Here are the few common ways you would have to wash your clothes:

Washing clothes in the river are still the normal way of doing laundry in many less-developed parts of the world. Even in prosperous parts of the world riverside washing went on well into the 19th century, or longer in rural areas – even when the river was frozen. Stains might be treated at home before being taken to the river. You could take special tools with you to the river to help the work: like a washing bat or a board to scrub on. Washing bats and beetles were also useful for laundering elsewhere, and have been used for centuries, sometimes for smoothing dry cloth too. 

Long thin washing bats are not very different from sticks. Both can be used for moving cloth around as well as for beating the dirt out of it. Doing this with a piece of wood was called possing, and various styles of possers, washing dollies etc. developed as an improvement on plain tree branches. Squarish washing bats could double up as a scrub board. Simple wooden boards can be taken to the riverside, or rocks at the edge of the water may be used as scrubbing surfaces. (The more sophisticated kind of washboard with ridged metal in a wooden frame came later.) Two other techniques for shifting dirt are slapping clothes or trampling with bare feet, kneeling women scrubbing cloth on rock and board Domestic laundry was often treated like newly woven textiles being “finished”. Today we have only vague ideas about how the fabrics in our shop-bought clothes are manufactured, but traditional laundry methods often followed techniques used by weavers, including home weavers.

▸ **PROBLEMS TO SOLVE**:
(a) In the text on washing clothes, what was moving cloth around and beating the dirt out of it with a piece of wood called?
(b) Could you reproduce word for word the listing lines starting at the line containing "When you get a moment, please read the pressure in MPa" and ending at the last line of the listing, leaving out the pictures?

▸ **TASK INPUT**:
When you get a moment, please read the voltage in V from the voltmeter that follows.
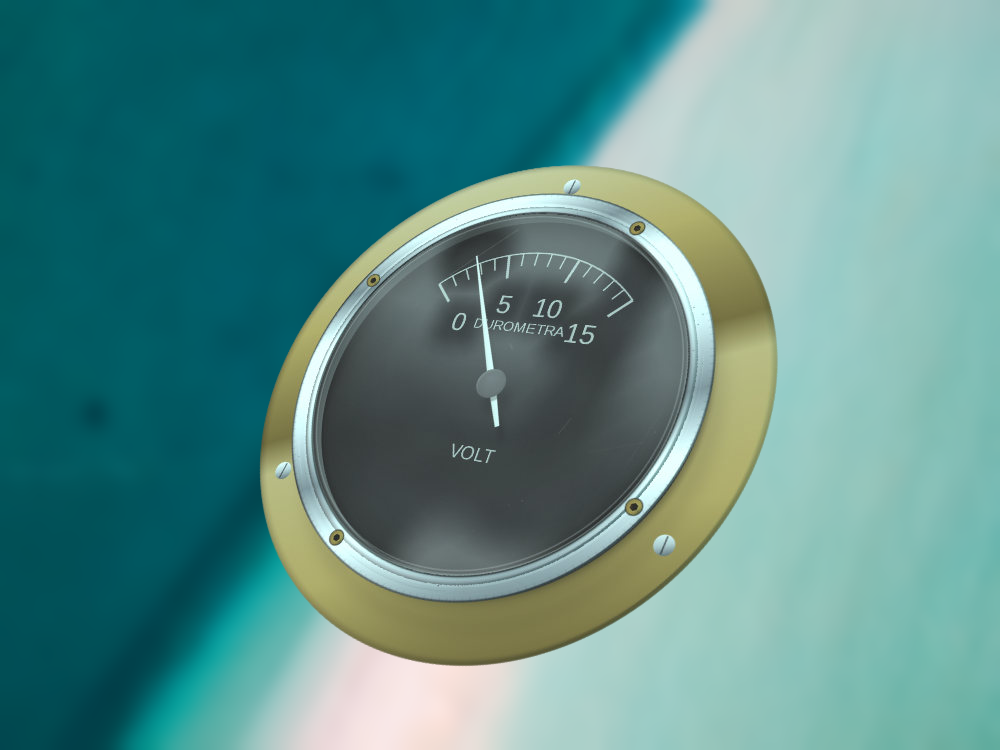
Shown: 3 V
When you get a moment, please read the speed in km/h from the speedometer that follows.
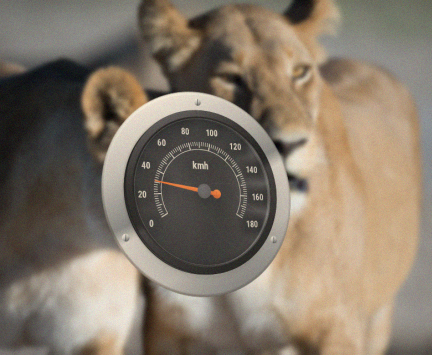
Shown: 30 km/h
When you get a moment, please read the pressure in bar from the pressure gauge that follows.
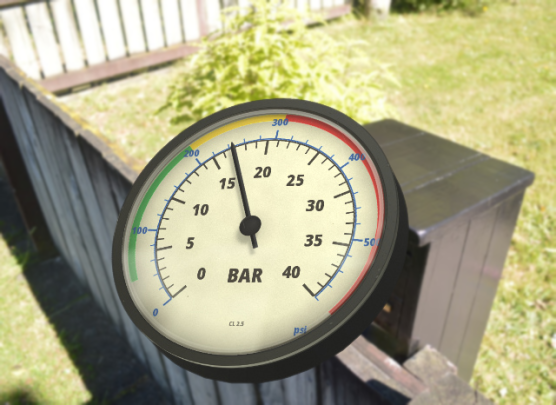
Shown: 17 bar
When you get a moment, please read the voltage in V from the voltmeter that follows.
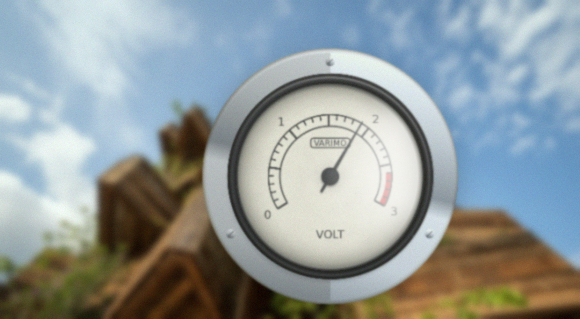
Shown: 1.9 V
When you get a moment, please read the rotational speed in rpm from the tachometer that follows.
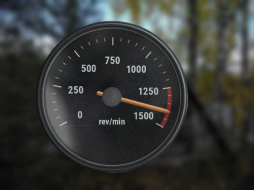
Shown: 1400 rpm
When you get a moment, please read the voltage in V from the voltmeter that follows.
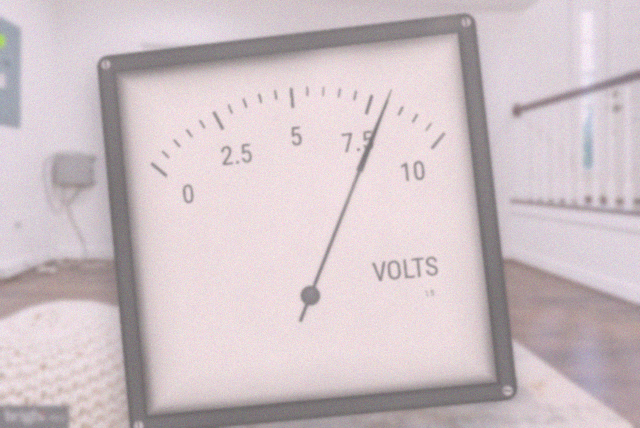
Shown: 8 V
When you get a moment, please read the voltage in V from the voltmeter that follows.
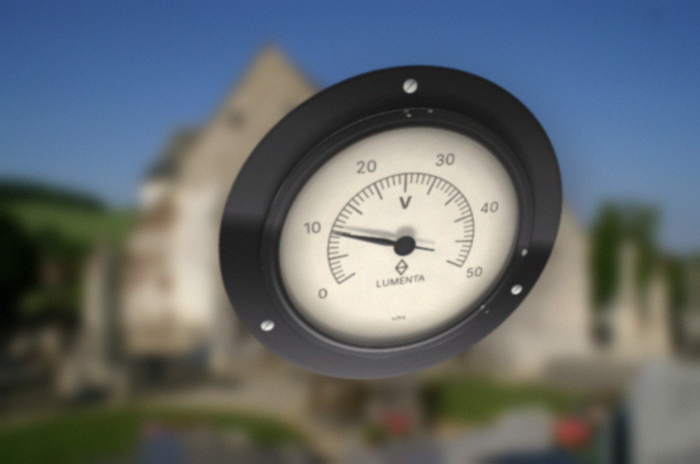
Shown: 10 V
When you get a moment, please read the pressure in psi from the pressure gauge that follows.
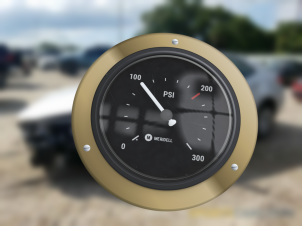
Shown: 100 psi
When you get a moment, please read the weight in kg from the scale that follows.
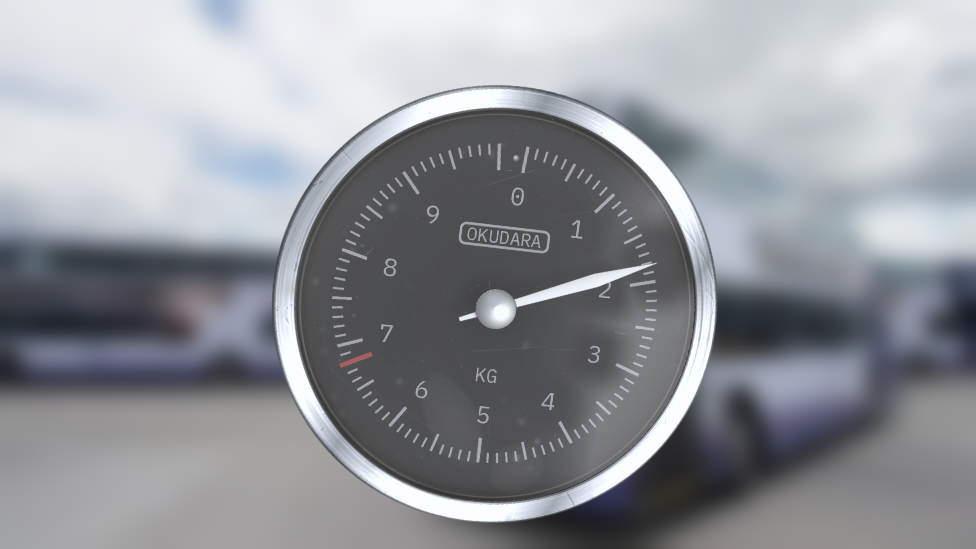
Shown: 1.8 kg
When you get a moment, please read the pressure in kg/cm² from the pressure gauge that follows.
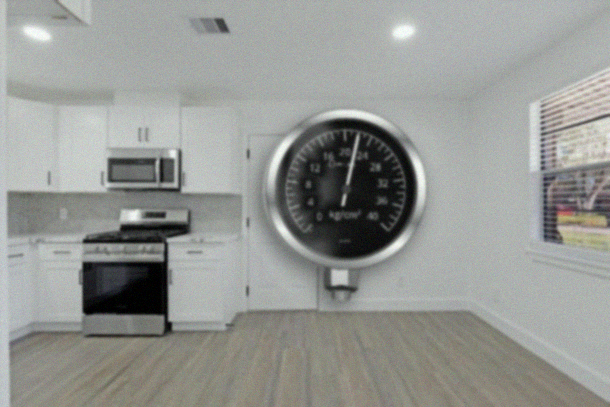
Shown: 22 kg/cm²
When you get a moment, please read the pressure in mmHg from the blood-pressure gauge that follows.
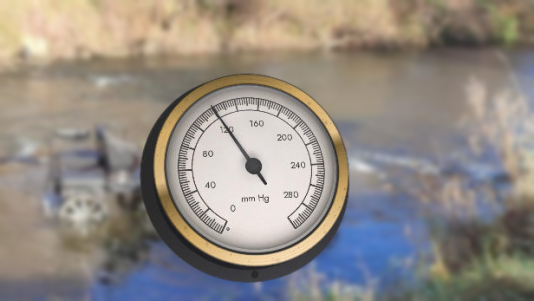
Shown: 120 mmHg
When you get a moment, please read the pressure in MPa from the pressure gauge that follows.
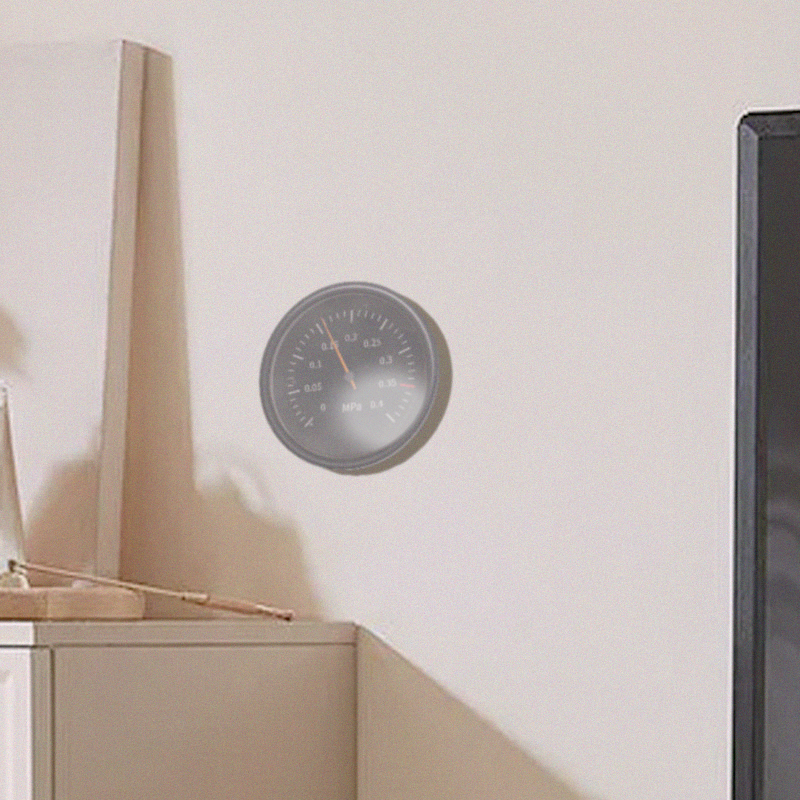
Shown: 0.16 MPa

▸ **OUTPUTS FOR THE TASKS**:
(a) Possing.

(b)
When you get a moment, please read the pressure in MPa from the pressure gauge that follows.
Shown: 0.16 MPa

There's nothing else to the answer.